Great market timing — that is, releasing a product when the market is ready for mass adoption — can make up for poor execution. Great execution cannot make up for poor market timing.
In general, I believe technology companies overrate their ability to accelerate an adoption curve and underrate the natural pace of markets. Markets have their own pulse.
The very best technology companies time the market well and execute on their vision. If you compare RightNow Technologies and Salesforce.com, both were founded at around the same time, both timed the market well. But Salesforce was superior on execution (for a variety of reasons, namely a commitment to a pure SaaS play instead of hedging all over the place with one-off on-premise deployments). This is an example of where execution made the difference.
There are far more examples of companies that timed the market wrong despite excellent execution.

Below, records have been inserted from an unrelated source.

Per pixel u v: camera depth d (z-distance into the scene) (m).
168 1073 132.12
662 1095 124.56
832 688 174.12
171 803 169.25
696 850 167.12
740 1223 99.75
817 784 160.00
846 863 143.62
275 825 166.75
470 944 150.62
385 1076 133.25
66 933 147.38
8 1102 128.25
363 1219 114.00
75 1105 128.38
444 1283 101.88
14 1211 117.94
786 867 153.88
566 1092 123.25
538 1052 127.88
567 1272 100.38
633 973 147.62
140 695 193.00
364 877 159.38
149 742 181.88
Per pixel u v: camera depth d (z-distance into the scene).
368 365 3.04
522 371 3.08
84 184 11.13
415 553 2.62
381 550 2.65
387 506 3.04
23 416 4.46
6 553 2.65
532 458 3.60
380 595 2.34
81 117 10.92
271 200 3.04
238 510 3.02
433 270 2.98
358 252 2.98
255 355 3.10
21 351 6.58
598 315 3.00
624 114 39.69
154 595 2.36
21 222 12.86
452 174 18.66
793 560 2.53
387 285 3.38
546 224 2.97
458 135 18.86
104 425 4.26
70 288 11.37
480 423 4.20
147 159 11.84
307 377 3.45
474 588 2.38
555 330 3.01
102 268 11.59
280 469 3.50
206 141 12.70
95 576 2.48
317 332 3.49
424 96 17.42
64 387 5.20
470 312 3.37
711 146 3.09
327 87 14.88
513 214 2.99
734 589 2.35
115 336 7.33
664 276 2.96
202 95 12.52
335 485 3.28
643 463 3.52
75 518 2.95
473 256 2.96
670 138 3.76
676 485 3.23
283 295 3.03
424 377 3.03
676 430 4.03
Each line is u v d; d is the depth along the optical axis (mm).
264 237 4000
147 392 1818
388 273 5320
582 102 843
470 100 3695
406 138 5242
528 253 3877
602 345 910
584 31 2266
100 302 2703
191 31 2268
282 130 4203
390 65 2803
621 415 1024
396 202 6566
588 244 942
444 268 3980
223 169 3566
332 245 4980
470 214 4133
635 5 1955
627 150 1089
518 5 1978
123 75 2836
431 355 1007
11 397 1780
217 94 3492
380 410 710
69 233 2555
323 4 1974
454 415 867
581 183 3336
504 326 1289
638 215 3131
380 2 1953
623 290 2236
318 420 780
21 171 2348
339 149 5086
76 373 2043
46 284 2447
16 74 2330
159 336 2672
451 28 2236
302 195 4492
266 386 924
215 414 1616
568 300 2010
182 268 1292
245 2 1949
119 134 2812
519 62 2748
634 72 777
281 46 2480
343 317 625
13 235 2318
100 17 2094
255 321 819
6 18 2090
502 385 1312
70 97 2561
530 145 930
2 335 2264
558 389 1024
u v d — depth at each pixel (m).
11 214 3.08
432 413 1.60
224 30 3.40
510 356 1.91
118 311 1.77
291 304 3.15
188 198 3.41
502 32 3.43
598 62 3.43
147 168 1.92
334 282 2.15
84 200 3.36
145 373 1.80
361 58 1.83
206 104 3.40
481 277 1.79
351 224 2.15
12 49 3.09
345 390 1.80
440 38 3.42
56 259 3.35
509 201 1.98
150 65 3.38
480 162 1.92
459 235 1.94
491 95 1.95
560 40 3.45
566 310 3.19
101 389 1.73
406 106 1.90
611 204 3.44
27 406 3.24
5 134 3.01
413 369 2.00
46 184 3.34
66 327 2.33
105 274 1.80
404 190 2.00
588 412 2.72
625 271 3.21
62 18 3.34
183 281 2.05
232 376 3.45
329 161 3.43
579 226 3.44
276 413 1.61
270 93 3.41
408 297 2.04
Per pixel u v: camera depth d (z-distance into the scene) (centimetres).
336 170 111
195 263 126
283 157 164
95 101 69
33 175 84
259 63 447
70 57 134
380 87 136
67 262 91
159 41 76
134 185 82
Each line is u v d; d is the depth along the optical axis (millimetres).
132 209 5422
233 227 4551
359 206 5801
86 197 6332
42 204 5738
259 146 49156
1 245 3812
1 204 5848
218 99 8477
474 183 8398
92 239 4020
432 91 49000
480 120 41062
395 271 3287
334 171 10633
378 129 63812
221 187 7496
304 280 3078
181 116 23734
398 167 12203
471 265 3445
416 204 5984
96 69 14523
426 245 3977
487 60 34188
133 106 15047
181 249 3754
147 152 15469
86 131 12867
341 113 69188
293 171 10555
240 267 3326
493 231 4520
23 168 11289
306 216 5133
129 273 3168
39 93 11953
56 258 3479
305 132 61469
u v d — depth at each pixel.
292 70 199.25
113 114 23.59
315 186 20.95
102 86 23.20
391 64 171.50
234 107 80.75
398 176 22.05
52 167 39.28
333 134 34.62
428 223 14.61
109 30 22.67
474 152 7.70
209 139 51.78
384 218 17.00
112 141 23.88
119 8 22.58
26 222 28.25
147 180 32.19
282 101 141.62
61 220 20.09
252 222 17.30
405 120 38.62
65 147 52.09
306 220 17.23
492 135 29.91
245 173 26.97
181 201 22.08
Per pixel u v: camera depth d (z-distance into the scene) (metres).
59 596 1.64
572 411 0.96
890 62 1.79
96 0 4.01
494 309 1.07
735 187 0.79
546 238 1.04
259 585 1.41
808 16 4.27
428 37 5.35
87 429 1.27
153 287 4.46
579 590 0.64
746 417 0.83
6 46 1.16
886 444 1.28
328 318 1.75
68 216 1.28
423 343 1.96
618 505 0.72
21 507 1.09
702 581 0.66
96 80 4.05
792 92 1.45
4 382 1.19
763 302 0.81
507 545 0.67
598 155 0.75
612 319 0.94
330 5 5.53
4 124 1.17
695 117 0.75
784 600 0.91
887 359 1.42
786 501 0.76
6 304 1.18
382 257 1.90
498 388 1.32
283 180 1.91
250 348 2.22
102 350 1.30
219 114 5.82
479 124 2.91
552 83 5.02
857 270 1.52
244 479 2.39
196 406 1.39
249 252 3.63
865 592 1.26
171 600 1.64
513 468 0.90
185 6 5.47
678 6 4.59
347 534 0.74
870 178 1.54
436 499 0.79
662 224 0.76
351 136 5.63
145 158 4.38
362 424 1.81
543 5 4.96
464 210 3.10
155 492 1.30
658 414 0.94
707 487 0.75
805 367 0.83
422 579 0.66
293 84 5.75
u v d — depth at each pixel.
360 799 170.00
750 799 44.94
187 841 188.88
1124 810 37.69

While there are many guidebooks to improving execution, there’s little chatter around how to figure out whether, from a market entry perspective, you’re too late, too early, or just right. When you are introducing a cutting edge / disruptive technology, the difficulty is compounded.
My theory is that early stage tech companies should: a) be humble about their ability to accelerate an adoption curve and acknowledge the pace of the market they’re playing in, b) do their best early on to assess the state of the market and their timing, and c) if they think they’re too early, decide whether it’s worth waiting around and assuming the challenging task of evangelism and market education or simply ignore their sunk costs and pull the plug.
What are your thoughts? Can companies meaningfully accelerate an adoption curve in a market? How do you hone your ability to know whether the timing for your new business is right?